>>>

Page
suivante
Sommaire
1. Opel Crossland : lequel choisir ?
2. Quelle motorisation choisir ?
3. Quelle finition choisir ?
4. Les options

<<<

• _Exercise prompt_:
Copy out every line of the entries above word for word, keeping the original order and line breaks.

• _Result below_:
Page
suivante
Sommaire
1. Opel Crossland : lequel choisir ?
2. Quelle motorisation choisir ?
3. Quelle finition choisir ?
4. Les options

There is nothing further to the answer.